# WORK ORDER A:
Translate the sentence "I think it looks a whole lot better." from the forum thread on the Vape King site redesign into Spanish.
# WORK ORDER B:
Answer these questions from the forum thread on the Vape King site redesign:
(i) What share of the new Vape King does Gizmo say is finished?
(ii) On what device does Silver say the site looks good?
(iii) Which two links at the bottom does Rob Fisher report as returning a 404?

SELECTED EXCERPT below:

# Vape King V3 - Less is More



## Gizmo (6/6/15)

I have finally finished 95% of the new Vape King with the less is more philosophy. The old website felt cluttered and over animated.. This is straight to the core now.. I think it looks a whole lot better.

Please let me know what you think

http://www.vapeking.co.za/

Reactions: Agree 2


----------



## deepest (6/6/15)

Site looks great much better than before.


----------



## Matt (6/6/15)

Looks allot better indeed easier to browse also now. 

The one thing i don't like about the website is that every nic option has its own link. Especially on a mobile phone with long juice names i dont see how many nic a juice has. This mean i have to open ever link to get the correct option. With other vendors you open the link and choose the nic option from there. 
With all the brands and flavours you stock now and going to be added it creates more effort for the customer. Then again i can see the plus side of it browsing on a laptop.

Reactions: Agree 3


----------



## Ollie (6/6/15)

Looking good @Gizmo


----------



## Gizmo (6/6/15)

Matt said:


> Looks allot better indeed easier to browse also now.
> 
> The one thing i don't like about the website is that every nic option has its own link. Especially on a mobile phone with long juice names i dont see how many nic a juice has. This mean i have to open ever link to get the correct option. With other vendors you open the link and choose the nic option from there.
> With all the brands and flavours you stock now and going to be added it creates more effort for the customer. Then again i can see the plus side of it browsing on a laptop.



I will have this changed!

Reactions: Like 2


----------



## Silver (6/6/15)

Looks good on the iPad @Gizmo


----------



## Rob Fisher (6/6/15)

It's really nice... really happy the different nics on the juice is going to be fixed... also the different colors of mods same story.

I'm also ecstatic that you took away the number catchpa to log in! 

Down the bottom is a link to Brands and Blog - 404.

And the UP button on the bottom right is a better one than we have on the forum... please steal that for the forums.


----------

End of SELECTED EXCERPT.
PROVIDED MATERIAL below:

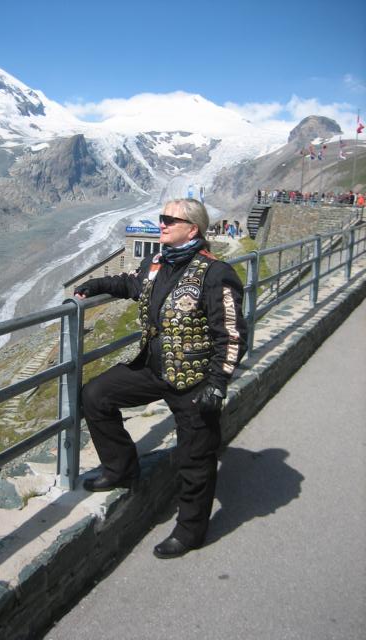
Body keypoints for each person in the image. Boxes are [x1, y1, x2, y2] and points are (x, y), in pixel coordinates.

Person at [74, 198, 247, 559]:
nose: (162, 224)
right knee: (96, 395)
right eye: (161, 217)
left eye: (170, 219)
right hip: (153, 369)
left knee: (195, 457)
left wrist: (217, 383)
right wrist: (96, 284)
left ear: (193, 228)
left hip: (195, 379)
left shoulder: (216, 274)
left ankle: (190, 531)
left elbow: (231, 335)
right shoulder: (158, 263)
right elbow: (132, 284)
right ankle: (121, 469)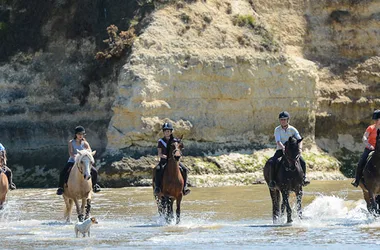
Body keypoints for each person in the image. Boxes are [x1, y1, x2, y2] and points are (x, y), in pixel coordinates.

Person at [268, 111, 310, 189]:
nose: (283, 121)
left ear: (288, 120)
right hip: (281, 150)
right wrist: (283, 147)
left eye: (284, 119)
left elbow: (300, 140)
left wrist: (300, 149)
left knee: (303, 162)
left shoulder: (293, 129)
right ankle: (272, 181)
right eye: (281, 120)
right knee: (272, 162)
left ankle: (304, 179)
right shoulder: (277, 129)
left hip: (291, 151)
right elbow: (278, 141)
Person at [56, 126, 101, 195]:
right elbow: (71, 153)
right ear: (76, 134)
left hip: (83, 162)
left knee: (94, 171)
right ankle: (61, 187)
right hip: (73, 161)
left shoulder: (85, 143)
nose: (80, 136)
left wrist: (87, 157)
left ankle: (94, 185)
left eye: (82, 134)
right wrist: (77, 158)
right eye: (79, 134)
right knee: (63, 172)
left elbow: (89, 152)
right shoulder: (71, 142)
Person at [153, 122, 191, 196]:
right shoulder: (161, 141)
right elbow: (159, 153)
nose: (166, 132)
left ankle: (184, 187)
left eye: (168, 131)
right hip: (164, 160)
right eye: (165, 131)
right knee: (157, 169)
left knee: (185, 169)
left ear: (171, 132)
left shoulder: (175, 141)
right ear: (163, 132)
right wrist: (164, 156)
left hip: (174, 161)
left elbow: (179, 149)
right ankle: (157, 187)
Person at [351, 110, 380, 187]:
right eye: (375, 120)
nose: (376, 121)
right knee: (361, 162)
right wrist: (368, 144)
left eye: (377, 120)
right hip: (370, 148)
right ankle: (357, 180)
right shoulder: (370, 128)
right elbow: (364, 137)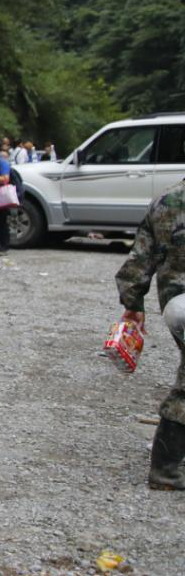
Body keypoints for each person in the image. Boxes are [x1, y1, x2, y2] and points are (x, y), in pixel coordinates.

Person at [115, 181, 185, 490]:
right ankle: (165, 470)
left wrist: (133, 303)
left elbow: (140, 258)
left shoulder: (165, 201)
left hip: (176, 304)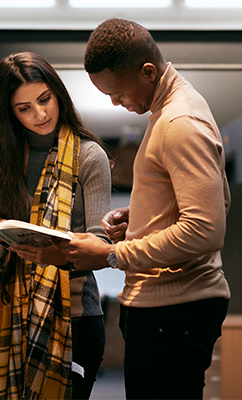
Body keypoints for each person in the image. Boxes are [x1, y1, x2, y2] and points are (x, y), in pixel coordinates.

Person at [58, 18, 231, 400]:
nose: (115, 102)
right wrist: (141, 220)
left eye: (117, 92)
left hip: (175, 311)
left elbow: (205, 228)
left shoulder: (179, 122)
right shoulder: (167, 113)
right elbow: (200, 203)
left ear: (148, 72)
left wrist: (113, 254)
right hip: (166, 307)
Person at [0, 51, 111, 400]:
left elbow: (99, 244)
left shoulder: (88, 155)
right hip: (14, 314)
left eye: (44, 99)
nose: (40, 114)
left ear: (57, 93)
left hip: (76, 316)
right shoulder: (2, 160)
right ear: (9, 112)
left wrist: (52, 254)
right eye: (24, 108)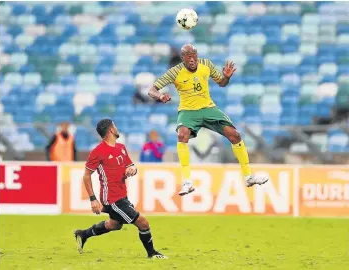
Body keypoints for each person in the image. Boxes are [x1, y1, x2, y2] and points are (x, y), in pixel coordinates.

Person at [148, 44, 269, 196]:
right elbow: (151, 90)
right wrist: (160, 96)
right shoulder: (175, 72)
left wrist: (226, 77)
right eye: (188, 56)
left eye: (194, 55)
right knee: (181, 135)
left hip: (208, 108)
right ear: (183, 58)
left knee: (235, 135)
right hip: (188, 111)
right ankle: (187, 181)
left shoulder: (206, 64)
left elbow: (222, 83)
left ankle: (248, 176)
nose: (192, 59)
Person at [74, 119, 167, 259]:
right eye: (115, 126)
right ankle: (152, 253)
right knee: (143, 222)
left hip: (122, 195)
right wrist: (93, 199)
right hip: (112, 199)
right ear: (111, 130)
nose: (117, 128)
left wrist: (131, 170)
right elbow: (86, 176)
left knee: (115, 224)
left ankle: (83, 234)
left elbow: (131, 166)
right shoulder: (98, 151)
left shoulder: (121, 147)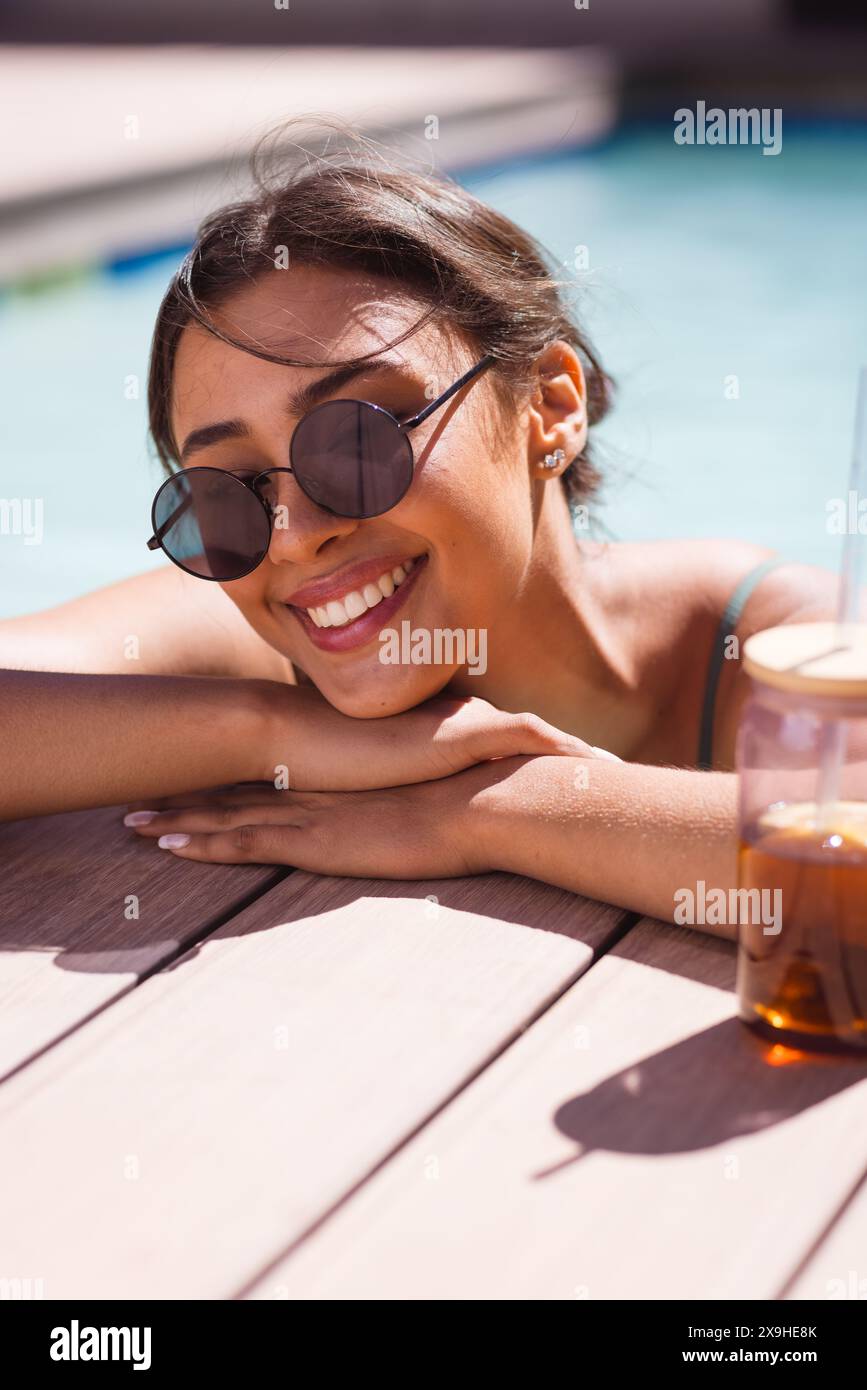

End of PROVIDED MATERIAL.

# WRITTEN REPLY A:
Creo que se ve mucho mejor.

# WRITTEN REPLY B:
(i) 95%
(ii) The iPad
(iii) Brands and Blog